Dans ce contexte propice, la presse à scandale s’est amusée à en déclencher un en faisant dire au procureur général qu’un simple citoyen n’avait pas le droit de retenir un agresseur ou un cambrioleur par la force en attendant la police. Comme prévu – et avec raison au regard de la manière dont la chose avait été présentée –, les lecteurs se sont indignés. Quelques jours plus tard, l’affaire s’est pourtant dégonflée: si l’on en croit les explications du procureur, l’exemple relaté par les journalistes avait été habilement déformé; comme d’habitude.

Bien entendu, si le droit accordait une plus grande marge de manœuvre aux simples citoyens pour se défendre et défendre leurs biens, ces mêmes journalistes seraient les premiers à dénoncer une «dérive sécuritaire». L’essentiel est qu’il y ait du scandale.

La vraie question est probablement de savoir si la police elle-même doit pouvoir arrêter les criminels. Nul doute que le sujet intéressera le nouveau Comité d’éthique dont vient de se doter la police municipale de Lausanne et qui sera chargé de «donner des balises» aux policiers lorsque des «tendances problématiques» apparaîtront chez ces derniers.

Parmi les premiers thèmes envisagés figure – on ne l’aurait jamais deviné – le «délit de faciès». On soupçonne en effet les policiers de cibler leurs contrôles en fonction de l’apparence des individus; de n’interpeller que des personnes de couleur lorsqu’ils recherchent des vendeurs de drogue africains dans des endroits qui ne sont fréquentés que par des Africains; ou de n’arrêter que de jeunes gauchistes chevelus lors des manifestations altermondialistes.

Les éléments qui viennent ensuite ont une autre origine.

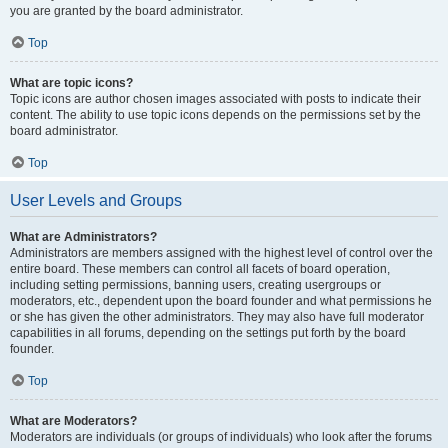
you are granted by the board administrator.
Top
What are topic icons?
Topic icons are author chosen images associated with posts to indicate their
content. The ability to use topic icons depends on the permissions set by the
board administrator.
Top
User Levels and Groups
What are Administrators?
Administrators are members assigned with the highest level of control over the
entire board. These members can control all facets of board operation,
including setting permissions, banning users, creating usergroups or
moderators, etc., dependent upon the board founder and what permissions he
or she has given the other administrators. They may also have full moderator
capabilities in all forums, depending on the settings put forth by the board
founder.
Top
What are Moderators?
Moderators are individuals (or groups of individuals) who look after the forums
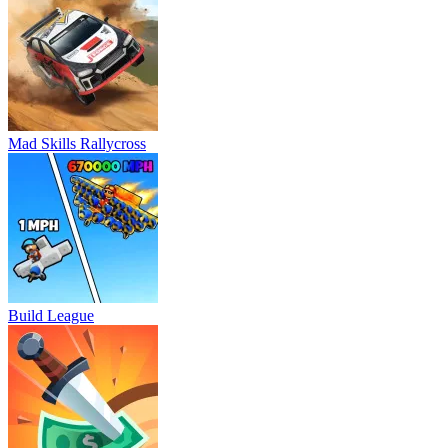
Mad Skills Rallycross
Build League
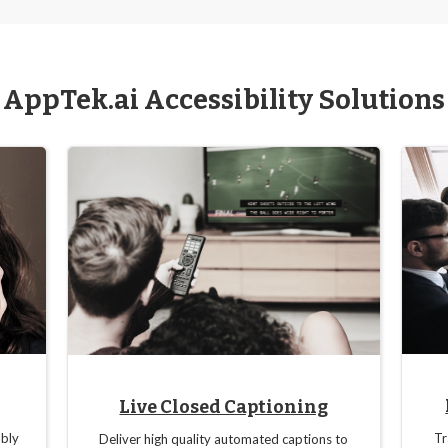
AppTek.ai Accessibility Solutions
Live Closed Captioning
bly
Tr
Deliver high quality automated captions to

Ces situations sont jugées totalement incorrectes et l’on priera donc les agents, s’ils sont sur les traces de dangereux criminels, de contrôler un nombre équivalent d’hommes d’affaires en complet-cravate, de ménagères chargées de commissions, de commerçants affables sur le pas de leur échoppe, de petites filles portant leur chat chez le vétérinaire et de personnes âgées accrochées à leur tintebin. Pas de discrimination! Un nombre égal d’arrestations! Si nécessaire pour des motifs éthiques.